Ganz wichtig für unsere geistige Leistungsfähigkeit sind aber auch soziale Kontakte. Dies konnten Wissenschaftler des Max-Planck-Instituts für Bildungsforschung nachweisen. Offensichtlich öffnen uns der Austausch und die Auseinandersetzung mit anderen Menschen neue oder schon längst vergessene Räume unseres Oberstübchens. Unser Denken bleibt dadurch flexibel und bewegt sich nicht engstirnig auf eingefahrenen Wegen. Und wer es schafft, seine geistigen Fähigkeiten möglichst lange zu erhalten, hat letztendlich die beste Voraussetzung für ein selbstbestimmtes und erfülltes Leben. Dass dies jedoch nicht unbedingt auch ein zufriedenes sein muss, zeigt eine schottische Studie: Einen Zusammenhang zwischen geistigen Fähigkeiten und Lebenszufriedenheit gibt es nicht – in keinem Alter.

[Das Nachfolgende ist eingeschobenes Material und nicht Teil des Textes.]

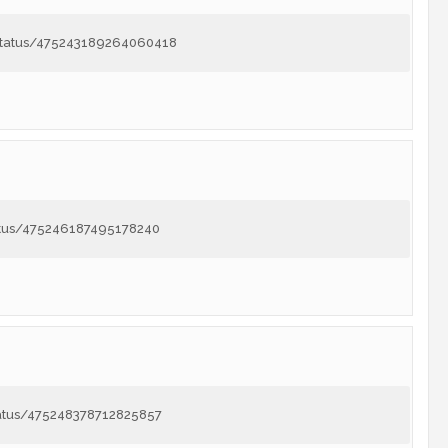
8/status/475243189264060418
tatus/475246187495178240
tatus/475248378712825857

Wer lebenslang geistig rege bleibt, ist nicht zufriedener als jemand, der geistig abbaut. Vielleicht ist genau dies denn auch die größere Lebensaufgabe, die es zu bewältigen gilt: nicht nur die Wachheit unseres Geistes, sondern unser mentales Wohlbefinden zu erhalten. Glück misst sich schließlich nicht an der Zahl unserer Nervenzellen oder der Geschwindigkeit, Sudokus zu lösen.

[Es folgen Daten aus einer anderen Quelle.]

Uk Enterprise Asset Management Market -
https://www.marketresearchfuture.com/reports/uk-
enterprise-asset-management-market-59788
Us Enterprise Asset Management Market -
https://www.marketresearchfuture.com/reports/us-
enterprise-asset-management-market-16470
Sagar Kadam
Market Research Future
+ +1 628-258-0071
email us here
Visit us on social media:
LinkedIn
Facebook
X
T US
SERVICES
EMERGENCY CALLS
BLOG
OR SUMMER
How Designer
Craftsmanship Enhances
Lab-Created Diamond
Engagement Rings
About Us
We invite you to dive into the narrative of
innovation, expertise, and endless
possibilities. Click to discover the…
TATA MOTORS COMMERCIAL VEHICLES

Intelligente Ernährung für's Gehirn

Unser Gehirn trinkt sich schlau. Bekommt es zu wenig Flüssigkeit, ähneln die Symptome denen einer Demenz. Außerdem braucht unser Gehirn das richtige Futter durch eine ausgewogene, gesunde Ernährung. Wichtig sind dabei besonders: - Lecithin, der Baustein des Nervenbotenstoffes Acethylcholin. Vorkommen: in Eiern, Walnüssen, Erbsen, Sojaprodukten und Buttermilch - Omega-3-Fettsäuren. Sie stärken die Membran der Nervenzellen und unterstützen die Informationsleitung. Vorkommen: in Walnüssen, Rapsöl und Seefisch - Magnesium. Es schützt die Nervenzellen vor Schäden durch Stress. Vorkommen: in Sonnenblumenkernen, Sesamsamen, Haferflocken - B-Vitamine. Sie sind an der Bildung von Nervenbotenstoffen und Nervenzellen beteiligt. Vorkommen: in Hefe, Milch, Vollkornprodukten, Eiern und Fleisch - Folsäure. Sie verbessert das Erinnerungsvermögen und beschleunigt die Informationsverarbeitung. Vorkommen: in grünem Salat, Avocado, Paprika

Woher kenne ich die Frau dort drüben? Wie hieß noch der Film, den ich vorgestern gesehen habe? Wo sind eigentlich meine Autoschlüssel? Wenn das Gedächtnis streikt, kann das sehr peinlich sein. Und vielleicht auch beängstigend, wie Cathryn Jakobson Ramin selbst festgestellt hat. Deshalb versuchte die renommierte amerikanische Wissenschaftsjournalistin mithilfe zahlreicher medizinischer Experten, ihrer Vergesslichkeit auf den Grund zu gehen. Was sie dabei erlebt und erfahren hat, beschreibt sie in ihrem Buch "Der Dingsda aus Dingenskirchen. Die großen und kleinen Gedächtnislücken ab 40" (320 Seiten, 19,95 Euro, Kreuz Verlag). Das Ergebnis des US-Bestsellers: Unser Erinnerungsvermögen und unsere Aufmerksamkeit verändern sich in den mittleren Lebensjahren einfach. Und kleine geistige "Aussetzer" sind oft ganz normal.